====== Data supplied

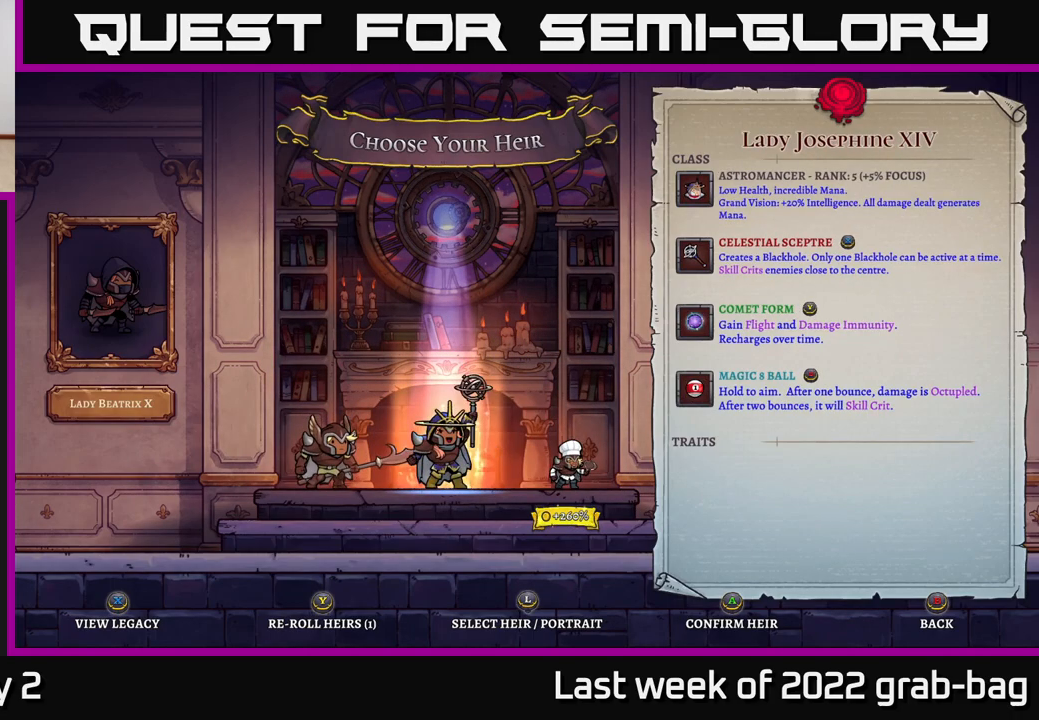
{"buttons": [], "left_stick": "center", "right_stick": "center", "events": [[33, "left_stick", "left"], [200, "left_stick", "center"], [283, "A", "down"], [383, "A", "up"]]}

============
====== Data supplied

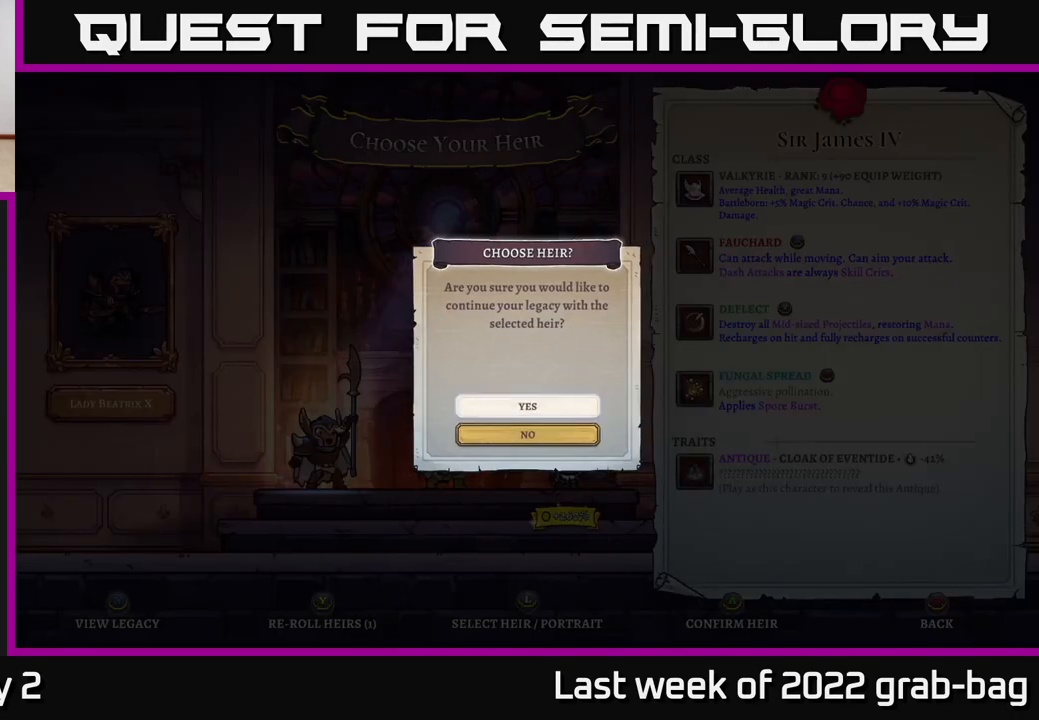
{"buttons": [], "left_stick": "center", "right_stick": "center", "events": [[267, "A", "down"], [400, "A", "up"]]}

============
====== Data supplied

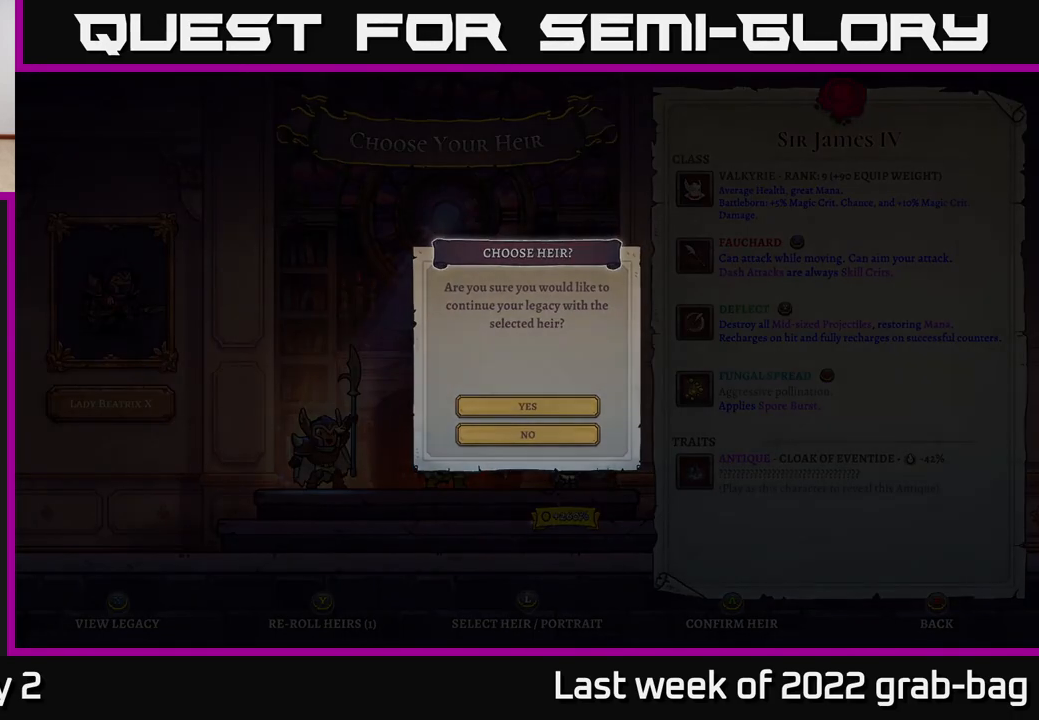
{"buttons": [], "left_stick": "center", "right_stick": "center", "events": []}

============

**Task instructions:**
Across the entries above, how many lines contain "down"? Provide only the count.

**Task output:**
2